◆ Your instructions ◆
Reproduce every line of the material below word for word, leaving out the pictures.

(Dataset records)
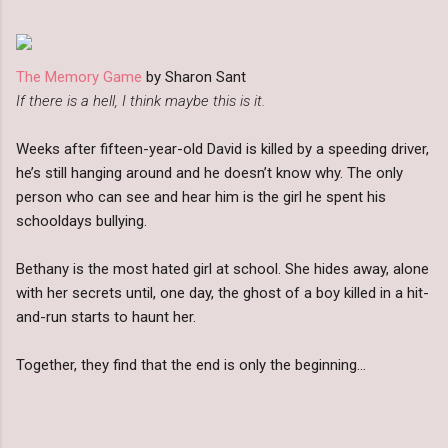
The Memory Game
by Sharon Sant
If there is a hell, I think maybe this is it.
Weeks after fifteen-year-old David is killed by a speeding driver,
he’s still hanging around and he doesn’t know why. The only
person who can see and hear him is the girl he spent his
schooldays bullying.
Bethany is the most hated girl at school. She hides away, alone
with her secrets until, one day, the ghost of a boy killed in a hit-
and-run starts to haunt her.
Together, they find that the end is only the beginning…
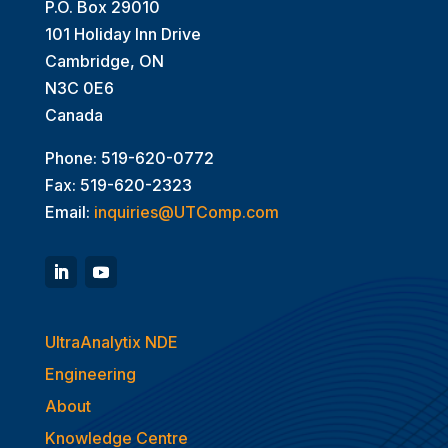
P.O. Box 29010
101 Holiday Inn Drive
Cambridge, ON
N3C 0E6
Canada
Phone: 519-620-0772
Fax: 519-620-2323
Email:
inquiries@UTComp.com
UltraAnalytix NDE
Engineering
About
Knowledge Centre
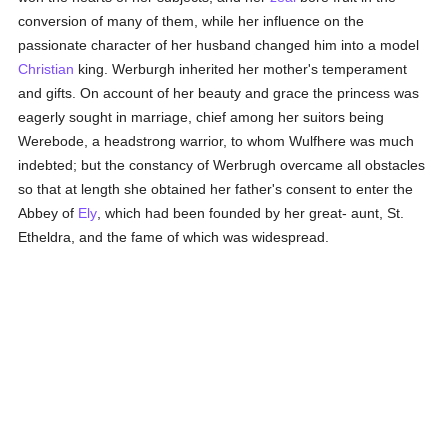
conversion of many of them, while her influence on the
passionate character of her husband changed him into a model
Christian
king. Werburgh inherited her mother's temperament
and gifts. On account of her beauty and grace the princess was
eagerly sought in marriage, chief among her suitors being
Werebode, a headstrong warrior, to whom Wulfhere was much
indebted; but the constancy of Werbrugh overcame all obstacles
so that at length she obtained her father's consent to enter the
Abbey of
Ely
, which had been founded by her great- aunt, St.
Etheldra, and the fame of which was widespread.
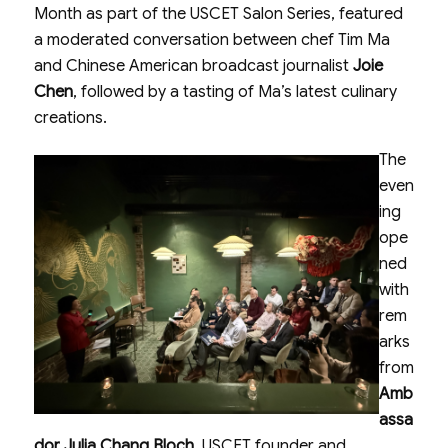
Month as part of the USCET Salon Series, featured
a moderated conversation between chef Tim Ma
and Chinese American broadcast journalist
Joie
Chen
, followed by a tasting of Ma’s latest culinary
creations.
The
even
ing
ope
ned
with
rem
arks
from
Amb
assa
dor Julia Chang Bloch
, USCET founder and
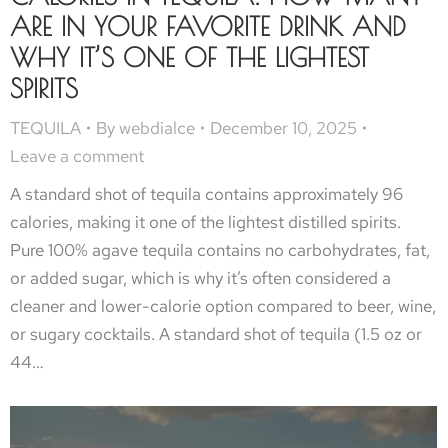
ARE IN YOUR FAVORITE DRINK AND
WHY IT’S ONE OF THE LIGHTEST
SPIRITS
TEQUILA
By
webdialce
December 10, 2025
Leave a comment
A standard shot of tequila contains approximately 96
calories, making it one of the lightest distilled spirits.
Pure 100% agave tequila contains no carbohydrates, fat,
or added sugar, which is why it’s often considered a
cleaner and lower-calorie option compared to beer, wine,
or sugary cocktails. A standard shot of tequila (1.5 oz or
44…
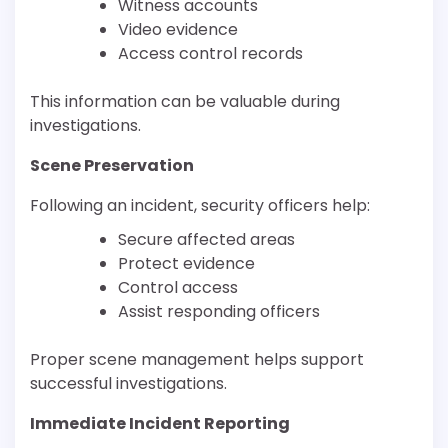
Witness accounts
Video evidence
Access control records
This information can be valuable during
investigations.
Scene Preservation
Following an incident, security officers help:
Secure affected areas
Protect evidence
Control access
Assist responding officers
Proper scene management helps support
successful investigations.
Immediate Incident Reporting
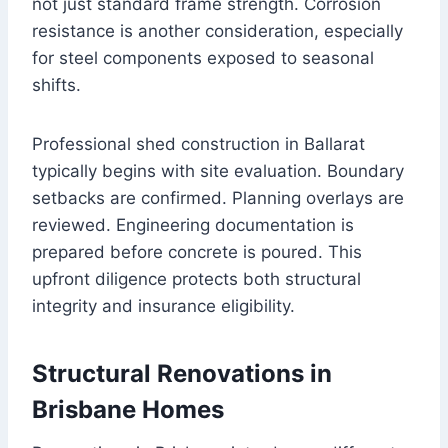
not just standard frame strength. Corrosion
resistance is another consideration, especially
for steel components exposed to seasonal
shifts.
Professional shed construction in Ballarat
typically begins with site evaluation. Boundary
setbacks are confirmed. Planning overlays are
reviewed. Engineering documentation is
prepared before concrete is poured. This
upfront diligence protects both structural
integrity and insurance eligibility.
Structural Renovations in
Brisbane Homes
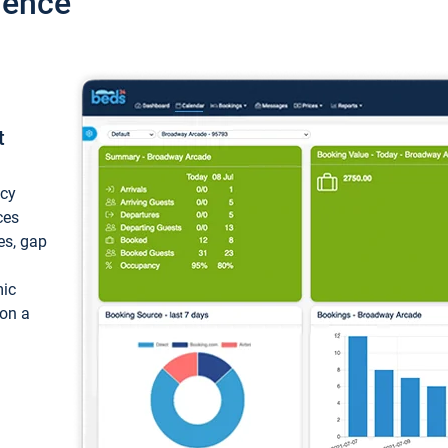
ience
t
ncy
ces
ces, gap
mic
 on a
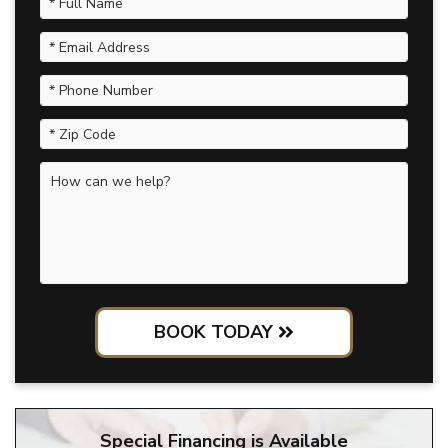
BOOK TODAY
Special Financing is Available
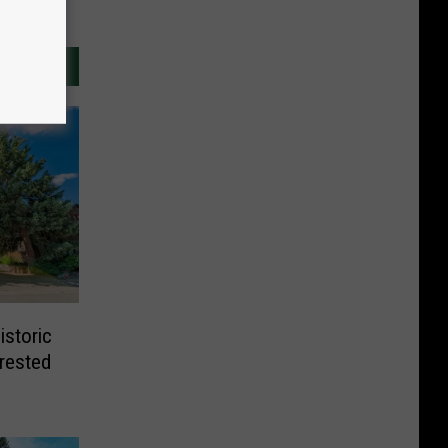
istoric
Crested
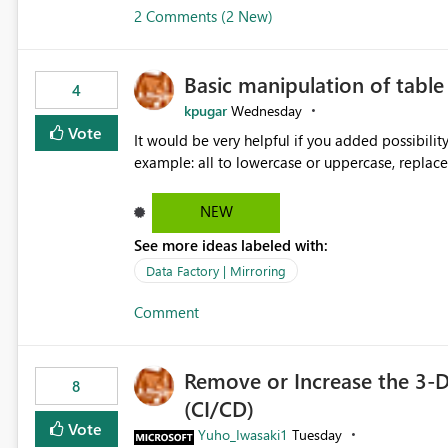
2 Comments (2 New)
Basic manipulation of tabl
4
kpugar
Wednesday
Vote
It would be very helpful if you added possibilit
NEW
See more ideas labeled with:
Data Factory | Mirroring
Comment
Remove or Increase the 3-D
8
(CI/CD)
Vote
Yuho_Iwasaki1
Tuesday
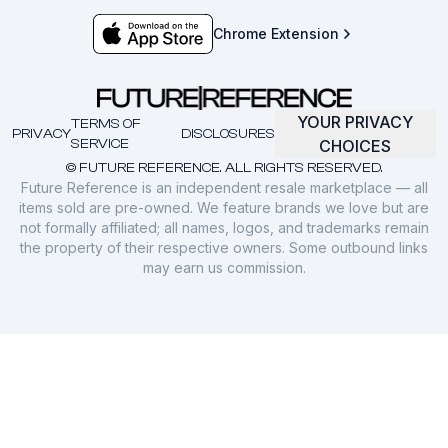
Chrome Extension
YOUR PRIVACY
TERMS OF
PRIVACY
DISCLOSURES
SERVICE
CHOICES
© FUTURE REFERENCE. ALL RIGHTS RESERVED.
Future Reference is an independent resale marketplace — all
items sold are pre-owned. We feature brands we love but are
not formally affiliated; all names, logos, and trademarks remain
the property of their respective owners. Some outbound links
may earn us commission.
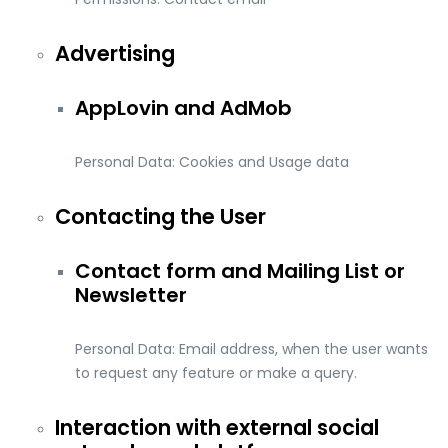
Advertising
AppLovin and AdMob
Personal Data: Cookies and Usage data
Contacting the User
Contact form and Mailing List or
Newsletter
Personal Data: Email address, when the user wants
to request any feature or make a query.
Interaction with external social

◆ Solution to the problem ◆
The Memory Game
by Sharon Sant
If there is a hell, I think maybe this is it.
Weeks after fifteen-year-old David is killed by a speeding driver,
he’s still hanging around and he doesn’t know why. The only
person who can see and hear him is the girl he spent his
schooldays bullying.
Bethany is the most hated girl at school. She hides away, alone
with her secrets until, one day, the ghost of a boy killed in a hit-
and-run starts to haunt her.
Together, they find that the end is only the beginning…
P.O. Box 29010
101 Holiday Inn Drive
Cambridge, ON
N3C 0E6
Canada
Phone: 519-620-0772
Fax: 519-620-2323
Email:
inquiries@UTComp.com
UltraAnalytix NDE
Engineering
About
Knowledge Centre
conversion of many of them, while her influence on the
passionate character of her husband changed him into a model
Christian
king. Werburgh inherited her mother's temperament
and gifts. On account of her beauty and grace the princess was
eagerly sought in marriage, chief among her suitors being
Werebode, a headstrong warrior, to whom Wulfhere was much
indebted; but the constancy of Werbrugh overcame all obstacles
so that at length she obtained her father's consent to enter the
Abbey of
Ely
, which had been founded by her great- aunt, St.
Etheldra, and the fame of which was widespread.
Month as part of the USCET Salon Series, featured
a moderated conversation between chef Tim Ma
and Chinese American broadcast journalist
Joie
Chen
, followed by a tasting of Ma’s latest culinary
creations.
The
even
ing
ope
ned
with
rem
arks
from
Amb
assa
dor Julia Chang Bloch
, USCET founder and
ARE IN YOUR FAVORITE DRINK AND
WHY IT’S ONE OF THE LIGHTEST
SPIRITS
TEQUILA
By
webdialce
December 10, 2025
Leave a comment
A standard shot of tequila contains approximately 96
calories, making it one of the lightest distilled spirits.
Pure 100% agave tequila contains no carbohydrates, fat,
or added sugar, which is why it’s often considered a
cleaner and lower-calorie option compared to beer, wine,
or sugary cocktails. A standard shot of tequila (1.5 oz or
44…
Witness accounts
Video evidence
Access control records
This information can be valuable during
investigations.
Scene Preservation
Following an incident, security officers help:
Secure affected areas
Protect evidence
Control access
Assist responding officers
Proper scene management helps support
successful investigations.
Immediate Incident Reporting
not just standard frame strength. Corrosion
resistance is another consideration, especially
for steel components exposed to seasonal
shifts.
Professional shed construction in Ballarat
typically begins with site evaluation. Boundary
setbacks are confirmed. Planning overlays are
reviewed. Engineering documentation is
prepared before concrete is poured. This
upfront diligence protects both structural
integrity and insurance eligibility.
Structural Renovations in
Brisbane Homes
ience
t
ncy
ces
ces, gap
mic
 on a
BOOK TODAY
Special Financing is Available
istoric
Crested
2 Comments (2 New)
Basic manipulation of tabl
4
kpugar
Wednesday
Vote
It would be very helpful if you added possibilit
NEW
See more ideas labeled with:
Data Factory | Mirroring
Comment
Remove or Increase the 3-D
8
(CI/CD)
Vote
Yuho_Iwasaki1
Tuesday
Chrome Extension
YOUR PRIVACY
TERMS OF
PRIVACY
DISCLOSURES
SERVICE
CHOICES
© FUTURE REFERENCE. ALL RIGHTS RESERVED.
Future Reference is an independent resale marketplace — all
items sold are pre-owned. We feature brands we love but are
not formally affiliated; all names, logos, and trademarks remain
the property of their respective owners. Some outbound links
may earn us commission.
Advertising
AppLovin and AdMob
Personal Data: Cookies and Usage data
Contacting the User
Contact form and Mailing List or
Newsletter
Personal Data: Email address, when the user wants
to request any feature or make a query.
Interaction with external social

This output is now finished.